Records excerpted from a collection

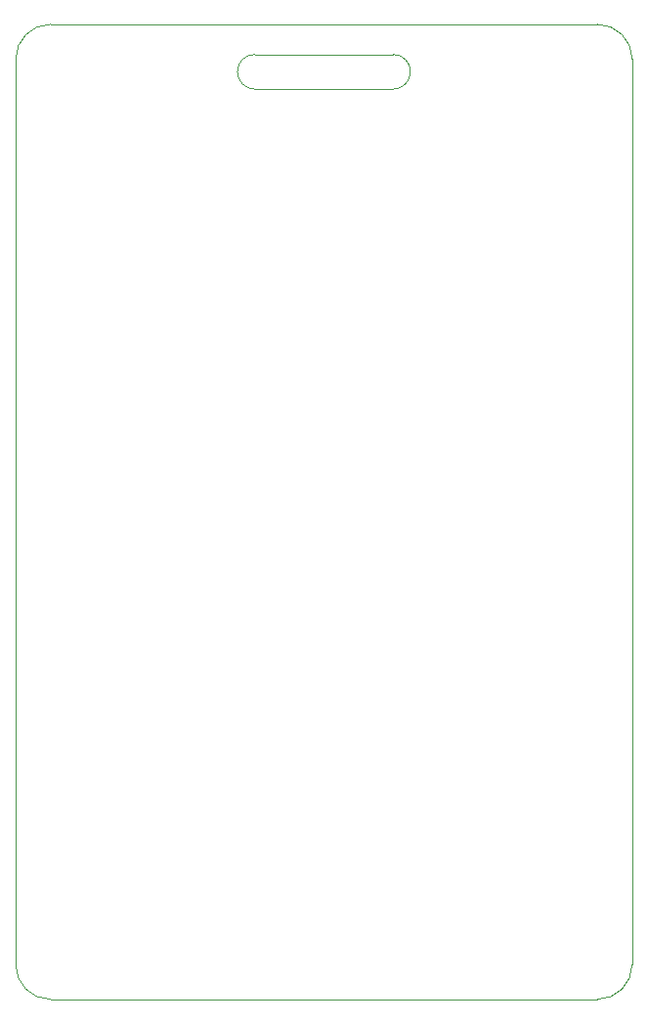
<source format=gbr>
%TF.GenerationSoftware,KiCad,Pcbnew,8.0.1*%
%TF.CreationDate,2024-05-16T01:37:04-04:00*%
%TF.ProjectId,opensauce2024,6f70656e-7361-4756-9365-323032342e6b,rev?*%
%TF.SameCoordinates,Original*%
%TF.FileFunction,Profile,NP*%
%FSLAX46Y46*%
G04 Gerber Fmt 4.6, Leading zero omitted, Abs format (unit mm)*
G04 Created by KiCad (PCBNEW 8.0.1) date 2024-05-16 01:37:04*
%MOMM*%
%LPD*%
G01*
G04 APERTURE LIST*
%TA.AperFunction,Profile*%
%ADD10C,0.050000*%
%TD*%
G04 APERTURE END LIST*
D10*
X165200000Y-141000000D02*
X117800000Y-141000000D01*
X114800000Y-59600000D02*
G75*
G02*
X117800000Y-56600000I3000000J0D01*
G01*
X117800000Y-141000000D02*
G75*
G02*
X114800000Y-138000000I0J3000000D01*
G01*
X114800000Y-138000000D02*
X114800000Y-59600000D01*
X147500000Y-59200000D02*
G75*
G02*
X149000000Y-60700000I0J-1500000D01*
G01*
X135500000Y-62200000D02*
G75*
G02*
X134000000Y-60700000I0J1500000D01*
G01*
X135500000Y-59200000D02*
X147500000Y-59200000D01*
X134000000Y-60700000D02*
G75*
G02*
X135500000Y-59200000I1500000J0D01*
G01*
X149000000Y-60700000D02*
G75*
G02*
X147500000Y-62200000I-1500000J0D01*
G01*
X117800000Y-56600000D02*
X165200000Y-56600000D01*
X165200000Y-56600000D02*
G75*
G02*
X168200000Y-59600000I0J-3000000D01*
G01*
X168200000Y-59600000D02*
X168200000Y-138000000D01*
X168200000Y-138000000D02*
G75*
G02*
X165200000Y-141000000I-3000000J0D01*
G01*
X147500000Y-62200000D02*
X135500000Y-62200000D01*
M02*

</source>
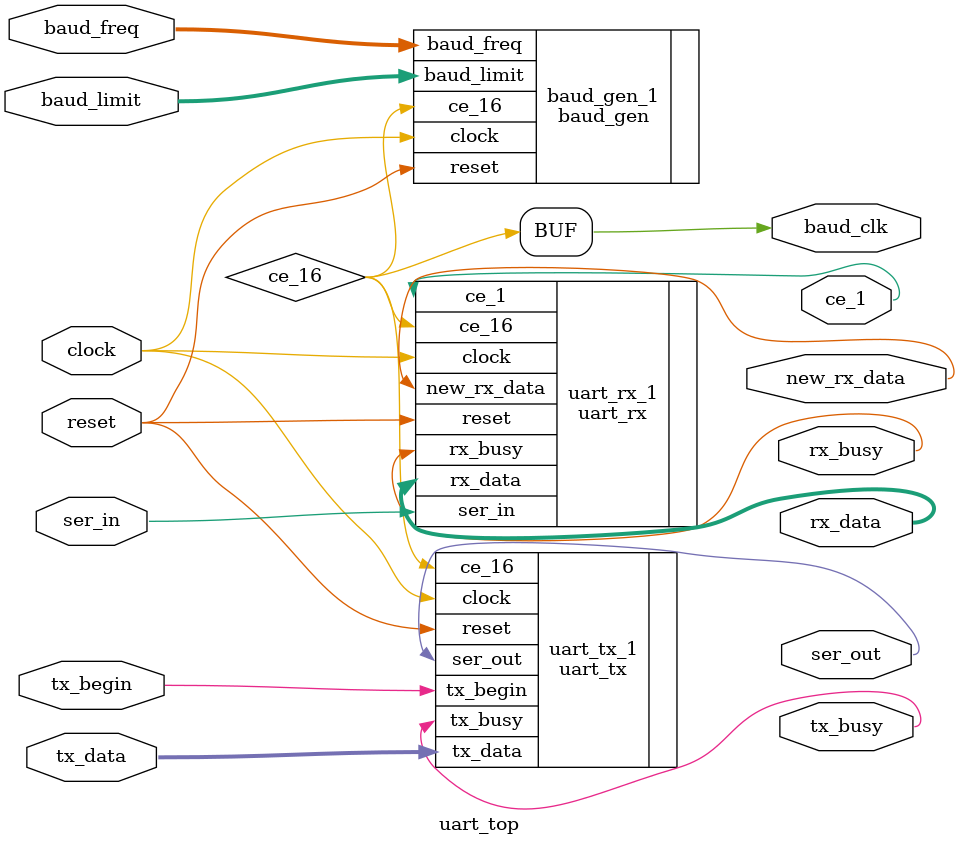
<source format=v>

module uart_top 
(
	// global signals 
	clock, reset,
	// uart serial signals 
	ser_in, ser_out,
	// transmit and receive internal interface signals 
	rx_data, rx_busy,
	new_rx_data, 
	tx_data, tx_busy, 
	// baud rate configuration register - see baud_gen.v for details 
	ce_1,
	baud_freq, baud_limit, 
	baud_clk, tx_begin
);
//---------------------------------------------------------------------------------------
// modules inputs and outputs 
input 			clock;			// global clock input 
input 			reset;			// global reset input 
input			ser_in;			// serial data input      
output			ser_out;		// serial data output 
input	[7:0]	tx_data;		// data byte to transmit 
output 			tx_busy;		// signs that transmitter is busy 
output	[7:0]	rx_data;		// data byte received 
output			rx_busy;
output 			new_rx_data;	// signs that a new byte was received      
input	[11:0]	baud_freq;	// baud rate setting registers - see header description 
input	[15:0]	baud_limit;
output			baud_clk;
output         ce_1;
input			tx_begin;

// internal wires 
wire ce_16;		// clock enable at bit rate 

assign baud_clk = ce_16;
//---------------------------------------------------------------------------------------
// module implementation 
// baud rate generator module 
baud_gen baud_gen_1
(
	.clock(clock), .reset(reset), 
	.ce_16(ce_16), .baud_freq(baud_freq), .baud_limit(baud_limit)
);

// uart receiver 
uart_rx uart_rx_1 
(
	.clock(clock), .reset(reset), 
	.ce_16(ce_16), .ce_1(ce_1),
	.ser_in(ser_in), 
	.rx_data(rx_data), .rx_busy(rx_busy),
	.new_rx_data(new_rx_data) 
);

// uart transmitter 
uart_tx  uart_tx_1
(
	.clock(clock), .reset(reset), 
	.ce_16(ce_16), .tx_data(tx_data),
	.ser_out(ser_out), .tx_busy(tx_busy),
	.tx_begin(tx_begin)
);

endmodule
//---------------------------------------------------------------------------------------
//						Th.. Th.. Th.. Thats all folks !!!
//---------------------------------------------------------------------------------------

</source>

- **WHAT THE TASK ASKS**:
Every line of the data above is to be set down word for word, with the pictures left out.

- **SOLUTION TO THE EXERCISE**:
<source format=gbr>
%TF.GenerationSoftware,KiCad,Pcbnew,8.0.1*%
%TF.CreationDate,2024-05-16T01:37:04-04:00*%
%TF.ProjectId,opensauce2024,6f70656e-7361-4756-9365-323032342e6b,rev?*%
%TF.SameCoordinates,Original*%
%TF.FileFunction,Profile,NP*%
%FSLAX46Y46*%
G04 Gerber Fmt 4.6, Leading zero omitted, Abs format (unit mm)*
G04 Created by KiCad (PCBNEW 8.0.1) date 2024-05-16 01:37:04*
%MOMM*%
%LPD*%
G01*
G04 APERTURE LIST*
%TA.AperFunction,Profile*%
%ADD10C,0.050000*%
%TD*%
G04 APERTURE END LIST*
D10*
X165200000Y-141000000D02*
X117800000Y-141000000D01*
X114800000Y-59600000D02*
G75*
G02*
X117800000Y-56600000I3000000J0D01*
G01*
X117800000Y-141000000D02*
G75*
G02*
X114800000Y-138000000I0J3000000D01*
G01*
X114800000Y-138000000D02*
X114800000Y-59600000D01*
X147500000Y-59200000D02*
G75*
G02*
X149000000Y-60700000I0J-1500000D01*
G01*
X135500000Y-62200000D02*
G75*
G02*
X134000000Y-60700000I0J1500000D01*
G01*
X135500000Y-59200000D02*
X147500000Y-59200000D01*
X134000000Y-60700000D02*
G75*
G02*
X135500000Y-59200000I1500000J0D01*
G01*
X149000000Y-60700000D02*
G75*
G02*
X147500000Y-62200000I-1500000J0D01*
G01*
X117800000Y-56600000D02*
X165200000Y-56600000D01*
X165200000Y-56600000D02*
G75*
G02*
X168200000Y-59600000I0J-3000000D01*
G01*
X168200000Y-59600000D02*
X168200000Y-138000000D01*
X168200000Y-138000000D02*
G75*
G02*
X165200000Y-141000000I-3000000J0D01*
G01*
X147500000Y-62200000D02*
X135500000Y-62200000D01*
M02*

</source>
<source format=v>

module uart_top 
(
	// global signals 
	clock, reset,
	// uart serial signals 
	ser_in, ser_out,
	// transmit and receive internal interface signals 
	rx_data, rx_busy,
	new_rx_data, 
	tx_data, tx_busy, 
	// baud rate configuration register - see baud_gen.v for details 
	ce_1,
	baud_freq, baud_limit, 
	baud_clk, tx_begin
);
//---------------------------------------------------------------------------------------
// modules inputs and outputs 
input 			clock;			// global clock input 
input 			reset;			// global reset input 
input			ser_in;			// serial data input      
output			ser_out;		// serial data output 
input	[7:0]	tx_data;		// data byte to transmit 
output 			tx_busy;		// signs that transmitter is busy 
output	[7:0]	rx_data;		// data byte received 
output			rx_busy;
output 			new_rx_data;	// signs that a new byte was received      
input	[11:0]	baud_freq;	// baud rate setting registers - see header description 
input	[15:0]	baud_limit;
output			baud_clk;
output         ce_1;
input			tx_begin;

// internal wires 
wire ce_16;		// clock enable at bit rate 

assign baud_clk = ce_16;
//---------------------------------------------------------------------------------------
// module implementation 
// baud rate generator module 
baud_gen baud_gen_1
(
	.clock(clock), .reset(reset), 
	.ce_16(ce_16), .baud_freq(baud_freq), .baud_limit(baud_limit)
);

// uart receiver 
uart_rx uart_rx_1 
(
	.clock(clock), .reset(reset), 
	.ce_16(ce_16), .ce_1(ce_1),
	.ser_in(ser_in), 
	.rx_data(rx_data), .rx_busy(rx_busy),
	.new_rx_data(new_rx_data) 
);

// uart transmitter 
uart_tx  uart_tx_1
(
	.clock(clock), .reset(reset), 
	.ce_16(ce_16), .tx_data(tx_data),
	.ser_out(ser_out), .tx_busy(tx_busy),
	.tx_begin(tx_begin)
);

endmodule
//---------------------------------------------------------------------------------------
//						Th.. Th.. Th.. Thats all folks !!!
//---------------------------------------------------------------------------------------

</source>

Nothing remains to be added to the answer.